Collected data entries
==================================================
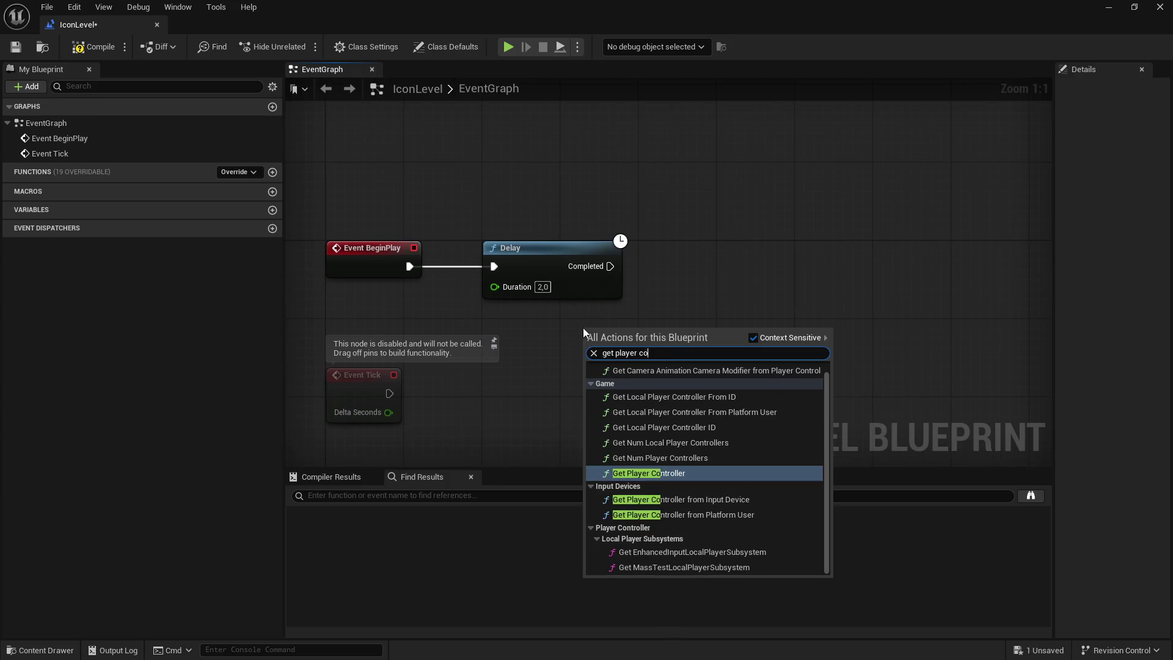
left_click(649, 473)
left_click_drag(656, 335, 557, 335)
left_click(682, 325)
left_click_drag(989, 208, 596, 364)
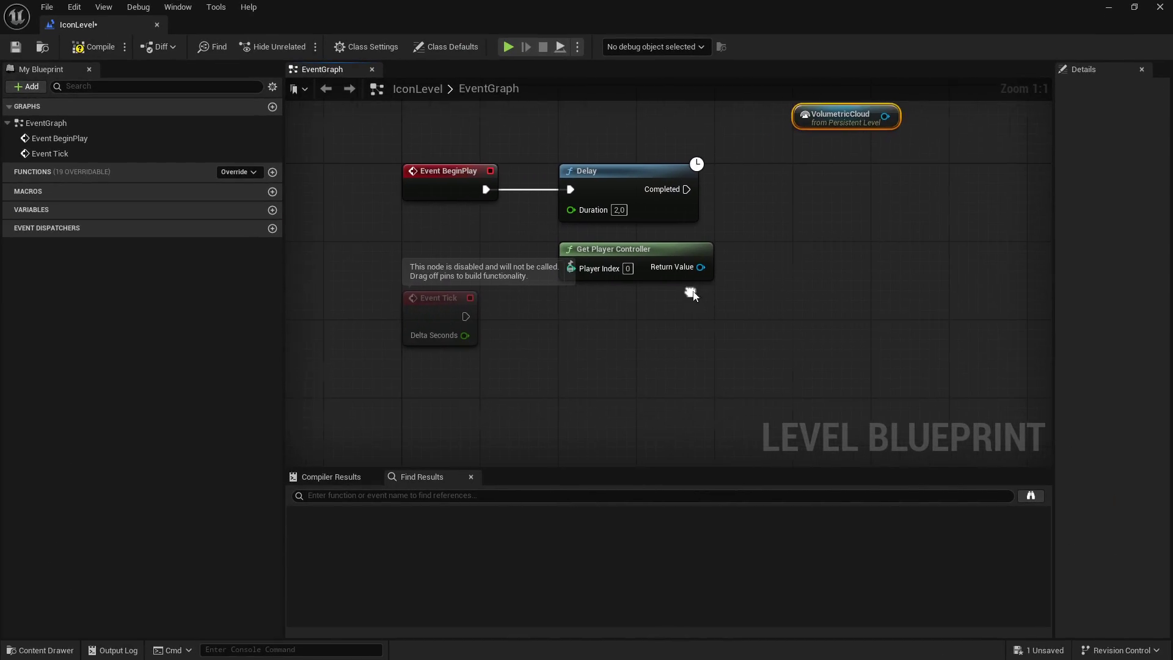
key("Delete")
==================================================
• [About this exercise]: Return each line above exactly; any pictures are to be skipped.

• [Answer to this task]:
left_click(649, 473)
left_click_drag(656, 335, 557, 335)
left_click(682, 325)
left_click_drag(989, 208, 596, 364)
key("Delete")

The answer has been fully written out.